| TEXTO DE ESTUDO |
+--

Os novos videntes desenvolveram sua própria classificação de pequenos tiranos; embora o conceito seja uma de suas descobertas mais sérias e importantes, os novos videntes tinham senso de humor a esse respeito. Há uma isca de malícia em cada uma dessas classificações, pois o humor era o único meio de fazer frente à compulsão da consciência humana de elaborar listas e classificações incômodas.

Os novos videntes, de acordo com a sua prática, acharam oportuno encabeçar sua classificação com a fonte primária de energia, o único e absoluto governante do universo, e chamaram-no simplesmente de Tirano. O restante dos déspotas e autoritários foi considerado, naturalmente, infinitamente abaixo da categoria de tirano. Comparados à fonte de tudo, os homens mais assustadores e tirânicos são bufões; em conseqüência disso, foram classificados de pequenos tiranos, pinches tiranos.

Há duas subclasses de pequenos tiranos inferiores. A primeira subclasse reune os pequenos tiranos que perseguem e infligem miséria, mas sem chegar a causar a morte de ninguém. Esses foram chamados de pequenos tiraninhos, pinches tiranitos. A segunda consistia dos pequenos tiranos que são apenas desesperantes e aborrecidos ao extremo. Estes foram chamados de minúsculos tiraninhos, repinches tiranitos, ou minúsculos pequenos tiraninhos, pinches tiranitos chiquititos. Por mais que essas classificações pareçam à primeira vista ridículas, elas são excelentes segundo a classificação dos novos videntes. Os novos videntes eram terrivelmente irreverentes.

Os pequenos tiraninhos são ainda divididos em quatro categorias. Uma que atormenta com brutalidade e violência. Outra que o faz criando uma ansiedade intolerável através da desonestidade. Outra que oprime com a tristeza. E a última, que atormenta fazendo os guerreiros se enraivecerem.

Os novos videntes conceberam uma manobra mortal, na qual o pequeno tirano é como um pico montanhoso e os atributos do guerreiro são como alpinistas que se encontram no topo.

Normalmente, apenas quatro atributos são usados. O quinto, a vontade, é sempre reservado para uma confrontação extrema, quando os guerreiros estão diante do esquadrão de fuzilamento, por assim dizer. A vontade pertence à outra esfera, o desconhecido. Os outros quatro pertencem ao conhecido, exatamente onde estão alojados os pequenos tiranos.

O que transforma os seres humanos em tiranos é precisamente a manipulação obsessiva do conhecido.

+--

Registros salvos:
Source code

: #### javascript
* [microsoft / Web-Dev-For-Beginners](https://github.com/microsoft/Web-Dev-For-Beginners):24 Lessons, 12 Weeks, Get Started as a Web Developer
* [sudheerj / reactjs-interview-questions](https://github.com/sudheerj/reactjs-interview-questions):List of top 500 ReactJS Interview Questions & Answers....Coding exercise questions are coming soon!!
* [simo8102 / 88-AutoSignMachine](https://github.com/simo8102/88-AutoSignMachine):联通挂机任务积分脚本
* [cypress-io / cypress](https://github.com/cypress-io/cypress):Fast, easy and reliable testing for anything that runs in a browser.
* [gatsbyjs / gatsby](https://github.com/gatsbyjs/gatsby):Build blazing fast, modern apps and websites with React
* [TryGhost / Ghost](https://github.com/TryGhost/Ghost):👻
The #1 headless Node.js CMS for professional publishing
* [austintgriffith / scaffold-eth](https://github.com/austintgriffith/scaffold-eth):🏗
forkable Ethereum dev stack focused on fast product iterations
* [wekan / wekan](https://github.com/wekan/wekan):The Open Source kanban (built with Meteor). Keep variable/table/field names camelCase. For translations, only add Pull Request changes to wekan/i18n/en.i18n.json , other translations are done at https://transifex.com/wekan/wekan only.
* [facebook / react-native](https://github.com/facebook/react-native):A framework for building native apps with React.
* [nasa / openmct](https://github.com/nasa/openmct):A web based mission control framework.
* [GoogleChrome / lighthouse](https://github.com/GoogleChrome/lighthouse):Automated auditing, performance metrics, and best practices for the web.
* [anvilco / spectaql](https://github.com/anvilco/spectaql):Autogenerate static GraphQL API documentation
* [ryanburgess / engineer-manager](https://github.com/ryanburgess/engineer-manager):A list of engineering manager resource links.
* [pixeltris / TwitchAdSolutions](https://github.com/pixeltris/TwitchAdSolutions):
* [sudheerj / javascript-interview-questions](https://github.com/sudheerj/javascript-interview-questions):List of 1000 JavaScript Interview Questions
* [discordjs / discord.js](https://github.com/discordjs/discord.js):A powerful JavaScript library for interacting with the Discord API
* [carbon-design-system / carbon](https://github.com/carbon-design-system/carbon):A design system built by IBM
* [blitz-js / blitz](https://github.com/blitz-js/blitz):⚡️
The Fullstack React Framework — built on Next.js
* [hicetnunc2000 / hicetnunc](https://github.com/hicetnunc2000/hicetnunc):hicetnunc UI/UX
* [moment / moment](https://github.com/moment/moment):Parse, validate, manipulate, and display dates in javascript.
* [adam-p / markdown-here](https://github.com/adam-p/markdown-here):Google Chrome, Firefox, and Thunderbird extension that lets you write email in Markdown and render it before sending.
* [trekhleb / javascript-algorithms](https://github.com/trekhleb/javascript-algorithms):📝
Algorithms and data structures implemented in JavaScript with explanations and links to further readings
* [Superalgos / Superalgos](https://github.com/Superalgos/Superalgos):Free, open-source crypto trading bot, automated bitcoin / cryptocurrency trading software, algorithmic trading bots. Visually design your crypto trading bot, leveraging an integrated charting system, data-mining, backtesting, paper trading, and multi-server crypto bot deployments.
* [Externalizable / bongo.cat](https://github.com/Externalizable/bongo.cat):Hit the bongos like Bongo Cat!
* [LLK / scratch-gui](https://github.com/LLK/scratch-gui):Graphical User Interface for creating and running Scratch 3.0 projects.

+--

| SUAS INSTRUÇÕES |
Como fica o trecho do texto sobre os pequenos tiranos que começa nas palavras que contêm "Normalmente, apenas quatro" e termina em "obsessiva do conhecido.", se renomearmos "esquadrão de fuzilamento" como "pelotão de fuzilamento"?

| SOLUÇÃO DA TAREFA |
Normalmente, apenas quatro atributos são usados. O quinto, a vontade, é sempre reservado para uma confrontação extrema, quando os guerreiros estão diante do pelotão de fuzilamento, por assim dizer. A vontade pertence à outra esfera, o desconhecido. Os outros quatro pertencem ao conhecido, exatamente onde estão alojados os pequenos tiranos.

O que transforma os seres humanos em tiranos é precisamente a manipulação obsessiva do conhecido.